[[ RECORDS PROVIDED open ]]

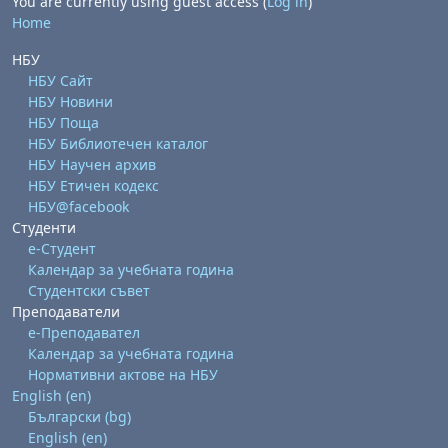
You are currently using guest access (
Log in
)
Home
НБУ
НБУ Сайт
НБУ Новини
НБУ Поща
НБУ Библиотечен каталог
НБУ Научен архив
НБУ Етичен кодекс
НБУ@facebook
Студенти
е-Студент
Календар за учебната година
Студентски съвет
Преподаватели
е-Преподавател
Календар за учебната година
Нормативни актове на НБУ
English ‎(en)‎
Български ‎(bg)‎
English ‎(en)‎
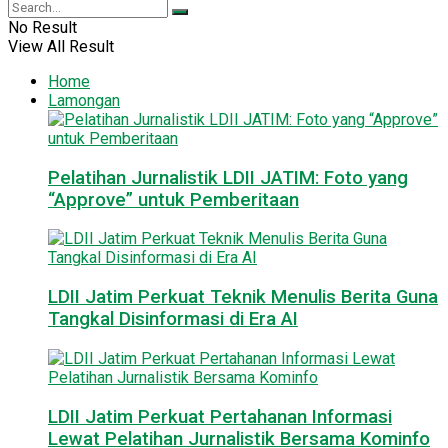
No Result
View All Result
Home
Lamongan
Pelatihan Jurnalistik LDII JATIM: Foto yang
“Approve” untuk Pemberitaan
LDII Jatim Perkuat Teknik Menulis Berita Guna
Tangkal Disinformasi di Era AI
LDII Jatim Perkuat Pertahanan Informasi
Lewat Pelatihan Jurnalistik Bersama Kominfo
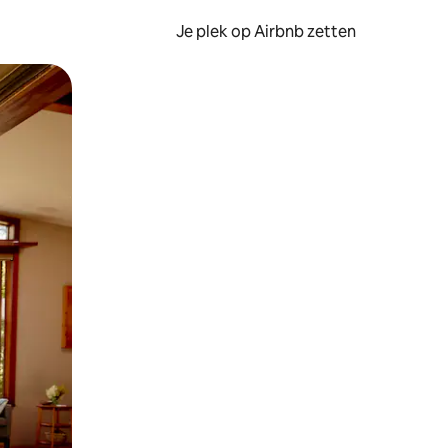
Je plek op Airbnb zetten
en of swipen.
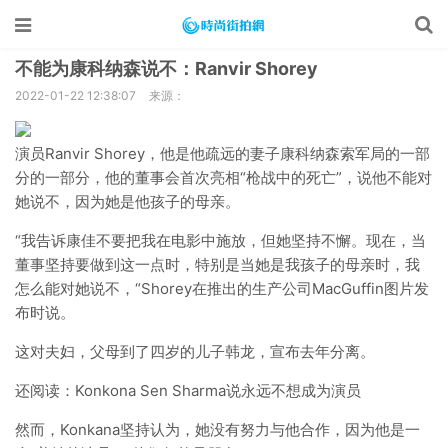
不能为康科纳森说不：Ranvir Shorey
2022-01-22 12:38:07
来源：
演员Ranvir Shorey，他是他疏远的妻子康科纳森索军局的一部
分的一部分，他的董事会首次亮相“枪战中的死亡”，说他不能对
她说不，因为她是他孩子的母亲。
“我告诉康佳不要把我在电影中施放，但她坚持不懈。现在，当
董事坚持要做到这一点时，特别是当她是我孩子的母亲时，我
怎么能对她说不，“Shorey在推出的生产公司MacGuffin图片发
布时说。
这对夫妇，父母到了四岁的儿子韩龙，宣布去年分离。
还阅读：Konkona Sen Sharma说永远不想成为演员
然而，Konkana坚持认为，她没有努力与他合作，因为他是一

[[ RECORDS PROVIDED closed ]]

WORK ORDER
Check the records above and copy each line that has the string "Jurnalistik".

ANSWER SECTION
Pelatihan Jurnalistik LDII JATIM: Foto yang
Lewat Pelatihan Jurnalistik Bersama Kominfo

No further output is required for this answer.